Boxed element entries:
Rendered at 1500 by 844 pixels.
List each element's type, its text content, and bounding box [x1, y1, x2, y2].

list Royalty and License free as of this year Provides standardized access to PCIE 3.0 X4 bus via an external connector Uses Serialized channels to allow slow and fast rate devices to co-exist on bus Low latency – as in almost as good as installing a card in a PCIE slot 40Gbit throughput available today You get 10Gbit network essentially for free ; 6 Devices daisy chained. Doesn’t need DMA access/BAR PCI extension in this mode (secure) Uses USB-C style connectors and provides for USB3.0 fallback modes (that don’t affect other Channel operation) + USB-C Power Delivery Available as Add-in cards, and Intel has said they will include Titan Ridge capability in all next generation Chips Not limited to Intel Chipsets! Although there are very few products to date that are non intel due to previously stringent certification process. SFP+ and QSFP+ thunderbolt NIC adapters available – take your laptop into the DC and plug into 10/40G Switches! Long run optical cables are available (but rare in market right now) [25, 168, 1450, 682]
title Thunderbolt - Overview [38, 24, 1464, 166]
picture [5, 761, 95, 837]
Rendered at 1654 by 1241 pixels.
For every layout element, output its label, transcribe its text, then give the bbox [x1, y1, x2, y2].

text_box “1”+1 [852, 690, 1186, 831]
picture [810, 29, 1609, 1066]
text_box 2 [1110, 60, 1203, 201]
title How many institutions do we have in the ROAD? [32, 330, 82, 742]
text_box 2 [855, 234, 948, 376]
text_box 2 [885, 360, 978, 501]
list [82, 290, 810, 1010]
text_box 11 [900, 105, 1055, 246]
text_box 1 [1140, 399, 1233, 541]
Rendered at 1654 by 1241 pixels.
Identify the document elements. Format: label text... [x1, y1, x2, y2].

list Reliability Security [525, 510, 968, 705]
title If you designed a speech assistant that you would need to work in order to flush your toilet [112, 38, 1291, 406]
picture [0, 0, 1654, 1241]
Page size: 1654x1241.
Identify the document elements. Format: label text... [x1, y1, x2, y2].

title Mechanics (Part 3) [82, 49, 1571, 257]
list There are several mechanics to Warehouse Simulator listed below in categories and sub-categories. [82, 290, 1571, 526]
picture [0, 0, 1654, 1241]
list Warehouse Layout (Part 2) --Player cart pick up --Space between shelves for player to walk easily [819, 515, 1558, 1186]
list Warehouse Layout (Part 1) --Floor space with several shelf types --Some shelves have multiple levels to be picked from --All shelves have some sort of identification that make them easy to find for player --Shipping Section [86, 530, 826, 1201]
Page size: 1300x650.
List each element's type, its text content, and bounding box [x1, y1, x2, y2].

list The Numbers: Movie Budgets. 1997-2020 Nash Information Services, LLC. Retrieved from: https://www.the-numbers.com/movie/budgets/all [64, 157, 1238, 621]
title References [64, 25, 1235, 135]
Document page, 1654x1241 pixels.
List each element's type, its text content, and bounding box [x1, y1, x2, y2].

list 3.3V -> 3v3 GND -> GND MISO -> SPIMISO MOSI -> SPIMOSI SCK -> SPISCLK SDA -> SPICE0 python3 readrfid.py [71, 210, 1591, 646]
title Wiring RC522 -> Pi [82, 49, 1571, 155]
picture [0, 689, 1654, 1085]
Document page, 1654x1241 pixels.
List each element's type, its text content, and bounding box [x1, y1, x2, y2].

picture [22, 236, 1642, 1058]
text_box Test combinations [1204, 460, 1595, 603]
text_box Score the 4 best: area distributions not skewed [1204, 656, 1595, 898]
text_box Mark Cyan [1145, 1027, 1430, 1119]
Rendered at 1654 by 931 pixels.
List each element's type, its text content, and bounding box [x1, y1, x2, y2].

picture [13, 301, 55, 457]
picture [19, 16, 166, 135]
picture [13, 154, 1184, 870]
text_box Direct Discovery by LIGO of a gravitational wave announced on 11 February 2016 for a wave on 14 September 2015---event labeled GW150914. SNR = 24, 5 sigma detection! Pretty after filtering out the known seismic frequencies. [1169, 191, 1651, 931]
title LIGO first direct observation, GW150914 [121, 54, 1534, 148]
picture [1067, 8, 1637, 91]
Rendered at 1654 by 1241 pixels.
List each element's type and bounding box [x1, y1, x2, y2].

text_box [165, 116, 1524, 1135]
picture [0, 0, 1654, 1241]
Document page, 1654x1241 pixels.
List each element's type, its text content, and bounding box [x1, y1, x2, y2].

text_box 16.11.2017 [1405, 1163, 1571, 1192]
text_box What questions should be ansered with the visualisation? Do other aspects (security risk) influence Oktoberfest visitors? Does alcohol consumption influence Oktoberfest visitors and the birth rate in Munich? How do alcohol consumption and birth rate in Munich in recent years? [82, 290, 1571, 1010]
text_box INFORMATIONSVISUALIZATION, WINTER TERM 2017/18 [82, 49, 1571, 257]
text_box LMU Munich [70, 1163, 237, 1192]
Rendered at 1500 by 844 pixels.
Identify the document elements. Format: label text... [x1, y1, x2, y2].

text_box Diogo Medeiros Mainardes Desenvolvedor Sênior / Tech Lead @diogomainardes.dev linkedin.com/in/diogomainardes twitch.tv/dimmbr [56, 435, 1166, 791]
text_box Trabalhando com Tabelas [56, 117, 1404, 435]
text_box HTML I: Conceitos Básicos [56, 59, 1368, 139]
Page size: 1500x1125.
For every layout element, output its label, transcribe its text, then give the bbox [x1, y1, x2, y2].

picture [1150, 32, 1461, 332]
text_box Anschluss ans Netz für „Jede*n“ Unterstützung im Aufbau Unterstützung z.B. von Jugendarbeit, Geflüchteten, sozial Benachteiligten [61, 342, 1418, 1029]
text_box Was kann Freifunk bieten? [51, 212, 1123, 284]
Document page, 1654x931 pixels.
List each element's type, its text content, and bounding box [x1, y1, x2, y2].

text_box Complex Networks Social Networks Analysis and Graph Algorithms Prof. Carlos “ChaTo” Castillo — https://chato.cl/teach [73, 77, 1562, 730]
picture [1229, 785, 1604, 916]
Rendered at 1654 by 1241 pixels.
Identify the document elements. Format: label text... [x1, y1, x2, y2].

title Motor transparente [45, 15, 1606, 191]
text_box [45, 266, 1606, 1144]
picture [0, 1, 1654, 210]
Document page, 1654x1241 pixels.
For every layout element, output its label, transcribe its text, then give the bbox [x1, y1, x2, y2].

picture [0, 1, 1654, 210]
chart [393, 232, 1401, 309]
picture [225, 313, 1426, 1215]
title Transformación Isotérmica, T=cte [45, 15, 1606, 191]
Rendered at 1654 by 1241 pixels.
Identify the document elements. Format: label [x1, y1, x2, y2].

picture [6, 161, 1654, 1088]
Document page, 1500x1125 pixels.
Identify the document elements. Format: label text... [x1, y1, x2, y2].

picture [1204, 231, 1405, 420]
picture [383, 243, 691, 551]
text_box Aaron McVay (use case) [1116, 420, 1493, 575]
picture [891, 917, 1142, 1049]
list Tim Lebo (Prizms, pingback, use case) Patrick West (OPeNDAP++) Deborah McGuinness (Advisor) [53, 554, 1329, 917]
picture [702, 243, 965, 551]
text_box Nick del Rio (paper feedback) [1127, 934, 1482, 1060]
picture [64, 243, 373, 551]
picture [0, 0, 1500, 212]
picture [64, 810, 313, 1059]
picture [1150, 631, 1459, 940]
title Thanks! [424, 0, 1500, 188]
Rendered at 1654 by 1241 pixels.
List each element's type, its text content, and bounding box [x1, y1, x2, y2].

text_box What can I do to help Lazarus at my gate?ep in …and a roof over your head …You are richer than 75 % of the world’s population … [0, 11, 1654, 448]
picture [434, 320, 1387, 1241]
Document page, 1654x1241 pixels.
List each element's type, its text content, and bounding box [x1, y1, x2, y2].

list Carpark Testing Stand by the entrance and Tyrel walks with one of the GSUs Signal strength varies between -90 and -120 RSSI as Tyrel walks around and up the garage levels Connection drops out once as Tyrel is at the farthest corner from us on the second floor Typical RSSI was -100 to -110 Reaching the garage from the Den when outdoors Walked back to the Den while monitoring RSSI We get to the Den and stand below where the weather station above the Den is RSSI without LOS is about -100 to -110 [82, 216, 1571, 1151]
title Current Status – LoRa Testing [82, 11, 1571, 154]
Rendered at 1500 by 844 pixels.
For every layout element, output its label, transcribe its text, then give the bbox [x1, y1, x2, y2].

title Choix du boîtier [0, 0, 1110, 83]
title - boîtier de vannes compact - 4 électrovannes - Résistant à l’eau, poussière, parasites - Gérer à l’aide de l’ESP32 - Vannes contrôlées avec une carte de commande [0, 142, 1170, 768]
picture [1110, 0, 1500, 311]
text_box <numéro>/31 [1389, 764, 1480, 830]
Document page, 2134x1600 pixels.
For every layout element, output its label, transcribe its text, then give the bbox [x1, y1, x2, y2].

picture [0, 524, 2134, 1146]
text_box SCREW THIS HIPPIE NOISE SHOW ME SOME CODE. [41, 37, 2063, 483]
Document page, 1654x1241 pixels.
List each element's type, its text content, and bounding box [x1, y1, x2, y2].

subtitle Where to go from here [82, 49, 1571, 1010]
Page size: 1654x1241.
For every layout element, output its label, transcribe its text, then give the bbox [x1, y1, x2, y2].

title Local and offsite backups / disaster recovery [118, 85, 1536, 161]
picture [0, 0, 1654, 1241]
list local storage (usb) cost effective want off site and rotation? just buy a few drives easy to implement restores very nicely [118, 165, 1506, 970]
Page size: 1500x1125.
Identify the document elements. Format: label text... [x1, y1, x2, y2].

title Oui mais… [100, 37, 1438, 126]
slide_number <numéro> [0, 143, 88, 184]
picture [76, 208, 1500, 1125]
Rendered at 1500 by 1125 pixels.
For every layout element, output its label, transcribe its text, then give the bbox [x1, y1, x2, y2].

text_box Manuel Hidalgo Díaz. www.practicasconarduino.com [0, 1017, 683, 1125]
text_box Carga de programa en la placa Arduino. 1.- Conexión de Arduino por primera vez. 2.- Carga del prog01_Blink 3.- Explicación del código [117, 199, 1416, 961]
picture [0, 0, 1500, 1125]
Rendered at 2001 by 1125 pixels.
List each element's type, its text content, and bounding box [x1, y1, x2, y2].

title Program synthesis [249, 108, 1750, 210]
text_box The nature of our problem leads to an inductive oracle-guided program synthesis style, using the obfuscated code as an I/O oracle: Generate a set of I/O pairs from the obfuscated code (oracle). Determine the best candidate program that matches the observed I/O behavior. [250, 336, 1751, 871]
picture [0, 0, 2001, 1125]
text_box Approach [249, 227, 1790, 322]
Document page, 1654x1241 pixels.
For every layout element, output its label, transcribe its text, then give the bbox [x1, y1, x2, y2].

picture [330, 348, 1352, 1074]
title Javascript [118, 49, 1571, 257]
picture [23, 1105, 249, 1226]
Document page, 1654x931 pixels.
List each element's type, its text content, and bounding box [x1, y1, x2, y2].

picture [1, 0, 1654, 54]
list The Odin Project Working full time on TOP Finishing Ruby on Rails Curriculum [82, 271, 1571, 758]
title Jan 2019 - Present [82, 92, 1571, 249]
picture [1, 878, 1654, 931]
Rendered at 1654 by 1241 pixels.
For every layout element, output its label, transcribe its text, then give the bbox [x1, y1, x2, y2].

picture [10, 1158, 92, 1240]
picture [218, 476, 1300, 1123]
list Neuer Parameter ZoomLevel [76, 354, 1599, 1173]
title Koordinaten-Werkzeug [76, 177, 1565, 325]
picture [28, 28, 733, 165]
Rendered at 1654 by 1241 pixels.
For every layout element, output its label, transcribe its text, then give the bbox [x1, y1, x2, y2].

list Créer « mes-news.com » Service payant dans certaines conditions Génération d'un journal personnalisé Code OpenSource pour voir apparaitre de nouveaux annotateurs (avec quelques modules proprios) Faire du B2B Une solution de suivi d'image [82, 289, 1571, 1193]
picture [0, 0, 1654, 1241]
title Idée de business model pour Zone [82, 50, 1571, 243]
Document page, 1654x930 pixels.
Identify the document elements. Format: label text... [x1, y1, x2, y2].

The request
Copy out the lines above exactly, beginning with the line that contains "Rendered at 1654 by 931 pixels." and continuing through the line that contains "picture [13, 154, 1184, 870]".

Solution for this problem
Rendered at 1654 by 931 pixels.
List each element's type, its text content, and bounding box [x1, y1, x2, y2].

picture [13, 301, 55, 457]
picture [19, 16, 166, 135]
picture [13, 154, 1184, 870]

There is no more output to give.